Working data
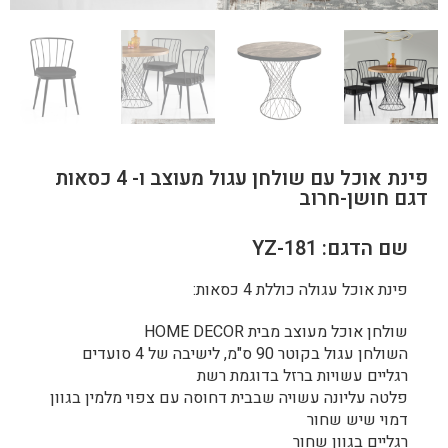
פינת אוכל עם שולחן עגול מעוצב ו- 4 כסאות
דגם חושן-חרוב
שם הדגם: YZ-181
פינת אוכל עגולה כוללת 4 כסאות:
שולחן אוכל מעוצב מבית HOME DECOR
השולחן עגול בקוטר 90 ס"מ, לישיבה של 4 סועדים
רגליים עשויות ברזל בדוגמת רשת
פלטה עליונה עשויה שבבית דחוסה עם צפוי מלמין בגוון
דמוי שיש שחור
רגליים בגוון שחור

Task description
Substitute "לבן" for every occurrence of "שחור" in the material and repeat all of its text with nothing else altered. Omit the pictures from your answer.

Exercise answer
פינת אוכל עם שולחן עגול מעוצב ו- 4 כסאות
דגם חושן-חרוב
שם הדגם: YZ-181
פינת אוכל עגולה כוללת 4 כסאות:
שולחן אוכל מעוצב מבית HOME DECOR
השולחן עגול בקוטר 90 ס"מ, לישיבה של 4 סועדים
רגליים עשויות ברזל בדוגמת רשת
פלטה עליונה עשויה שבבית דחוסה עם צפוי מלמין בגוון
דמוי שיש לבן
רגליים בגוון לבן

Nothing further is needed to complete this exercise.